The Vision Zero campaign asserts that no traffic deaths are acceptable

In the pedestrian-filled streets of Tempe, a new initiative has decided how many traffic deaths are acceptable: none. 

City engineers presented the rough draft of the city's Vision Zero action plan at a public meeting in Tempe last night. The plan, which is the result of meetings with engineers, public safety workers and staff from ASU, includes improved street lighting and infrastructure for bicyclists and pedestrians. 

The end-goal of the plan is to totally eliminate traffic fatalities on Tempe streets.

“We’re here to save lives,” said Julian Dresang, a traffic engineer with the city, at the meeting. “That’s not even a question. Traffic deaths and severe injuries are preventable.”

He said safety is everybody’s responsibility, but more of that responsibility should be placed on roadway engineers, designers and policymakers rather than the victims of traffic crashes.

One action called for in the plan is lining residential streets with LED lights, which Dresang said would improve both safety and sustainability. 

Vision Zero, which originated in Sweden in the 1990s, has been adopted by cities including Seattle, New York and Portland.

Other prevention strategies include educating drivers on safety, identifying intersections that could improve bicycle detection and proactively identify locations where visibility is obstructed.

Public support of the initiative is crucial to success, city officials said. To that end, the Tempe city council recently voted to make distracted driving a primary offense — this means that using a phone while driving is grounds for a ticket.

Read more:  Tempe city ordinance makes distracted driving a primary offense

Ron Elcock, a spokesperson for Tempe police, said the new law is a step in the right direction to improve safety in Tempe. 

“Distracted driving has contributed to several major accidents,” Elcock said. “For the police department, our overall goal is to reduce harm, and this assists us in accomplishing that goal.”

He said that in the time it takes to read a text, a driver could travel the distance of a football field. 
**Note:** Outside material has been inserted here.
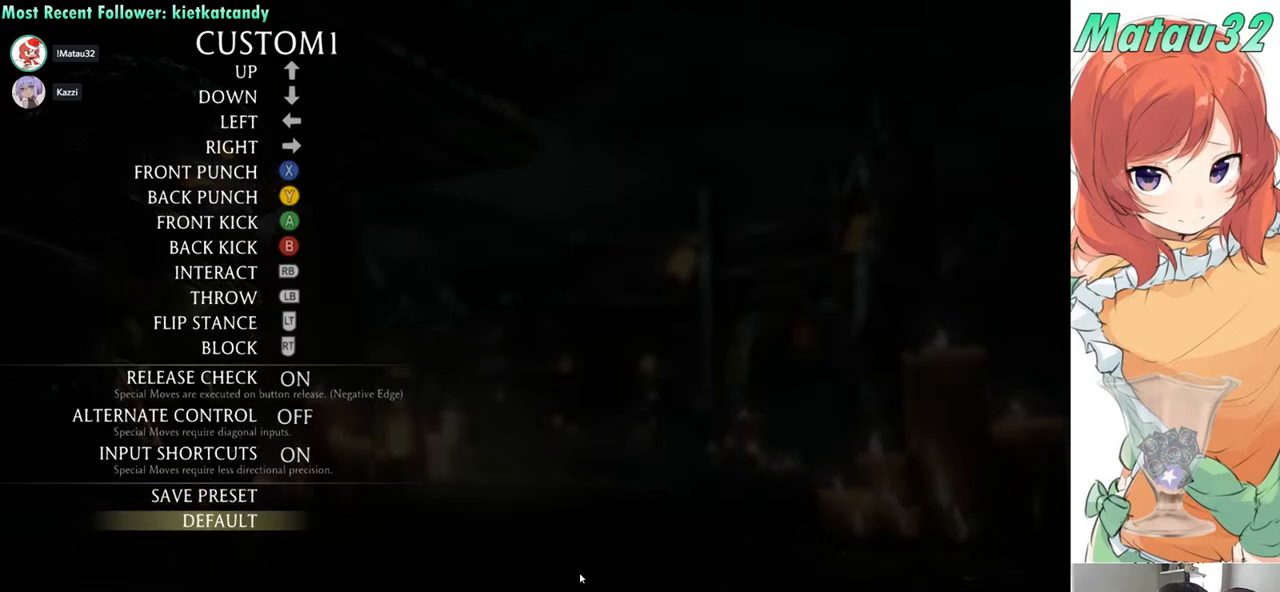
{"buttons": [], "events": []}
TaiAnna Yee, a spokesperson for transportation with the city of Tempe, said Vision Zero was adopted by the city last year, but last night was the first time concrete details about how the plan would be implemented in Tempe came out. 

“Vision Zero basically says that no loss of life is acceptable, and we also need to look internally at how to make our streets as safe as possible,” Yee said. “Distracted driving is just one of the many elements that we’re using.” 

Dresang said that because of the city's college population, Tempe has specific challenges that may differentiate it from others municipalities adopting the initiative.

Whether they're commuters or riding scooters, the new batch of students that comes to Tempe every year means a lot of new people for the city to educate on safe driving. Plus, Dresang said college-aged drivers often take more risks.

“We can’t solve this problem with just the city of Tempe, our hope is that some neighboring communities also start developing these strategies and it grows at a state level,” he said. “As we increase dialogue, it could really snowball larger and save more lives."